Colo. Dunbar with the Army took Shiping at Amboy 9 days this day for Albany and whither after I cannot tell2 Som people would Not be sorry ⟨if⟩ It was to heaven. Yor Name is more talked off in Pensylvenia then any Other person of the Army and every body Seems willing to Venture under your command and if you would Send Some descreet person doubt not but They will Inlist a good Nomber and Especially to be erigulars for all their Talk is of fighting in the Indian way. The Assembly of Pensylvenia is now Setting and will for a fornight Mr Franklin and Indeed Mr Peters both Told me if you was write pressing Letter to them informing them of the Damage and Murders and Desire their Assistance you would now get it Sooner then any one in Amerrica.3 I will do you All the Service in My Power if you have any business or Commands for me please to let Me know it as soon as possable[.] Ther is great Expectation that Genl Shirly will Send Me to Get the Cattawbees Indians for yr Assistance and perhaps Woods men and the Charokees in Spring[.]4 Should be glad you would be Quick in Dispatches for Pensylvenia as I Doubt not but it will Rase both Men and Money very quick[.] I have Told them you will want blankets Stockings and shoes for Winter as I knew the New rased Men Must be Naked. I would Come to you but have Noe cash to Carry Me any Where I am yr Well wisher and Most Humle Servt
Christr Gist
ALS, DLC:GW.
1. For a description of Gist’s home, Opeckon, near the New Store, see William Trent to GW, 19 Feb. 1754, n.1.
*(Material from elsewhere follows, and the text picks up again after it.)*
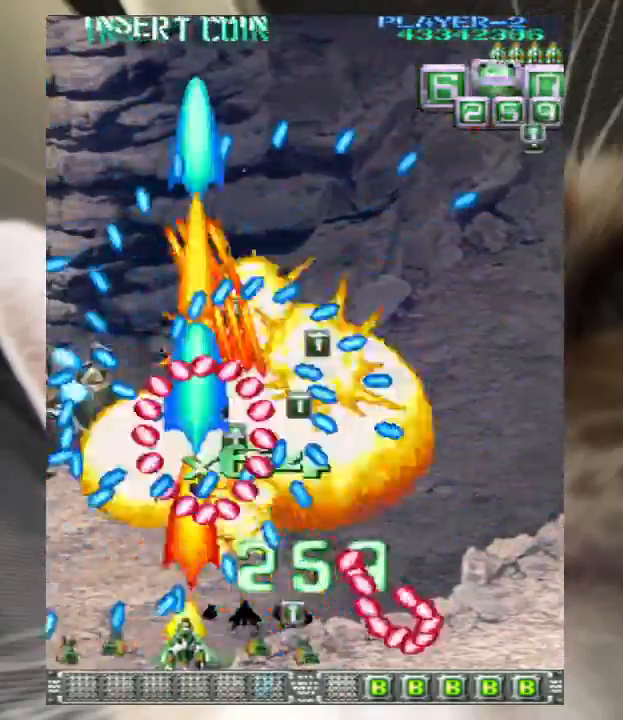
{"keys": ["down", "z"], "events": [[33, "down", "down"], [167, "left", "up"]]}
2. After Braddock’s defeat, Col. Thomas Dunbar marched to Philadelphia with two regiments and three independent companies and encamped on Society Hill from 29 Aug. until leaving with his army for New York on 1 Oct. Dunbar resigned command of the 48th Regiment in November in order to become lieutenant governor of Gibraltar. “This Climate,” he explained to Robert Napier in a letter written at Fort Cumberland 24 July 1755, “by no means Agrees with My time of Life and bad Constitution, I was willing to try and hoped I should be Able to go through all that came in My Way, but find it otherwise” ( , 111). He held his post at Gibraltar until his death in 1767, becoming a major general in 1758 and a lieutenant general 2 years later.
3. The newly elected Pennsylvania Assembly met on 14 Oct. and adjourned on 18 Oct. unaware that an Indian attack on settlers at Penn’s Creek on 16 Oct. had shattered Pennsylvania’s immunity from the raids that were throwing the Virginia and Maryland frontiers into a panic. Richard Peters (c.1704–1776) as provincial secretary superintended Indian affairs for Pennsylvania, and Benjamin Franklin had been the moving spirit in Pennsylvania’s assembly. Both men knew GW by reputation, but it is very unlikely that either had yet met him.
4. It was Dinwiddie, not William Shirley, who took the initiative in seeking aid from the Catawba and Cherokee Indians. See especially Dinwiddie to GW, 14 Dec. 1755, and Dinwiddie to Shirley, 24 Jan. 1756, in , 2:328–36.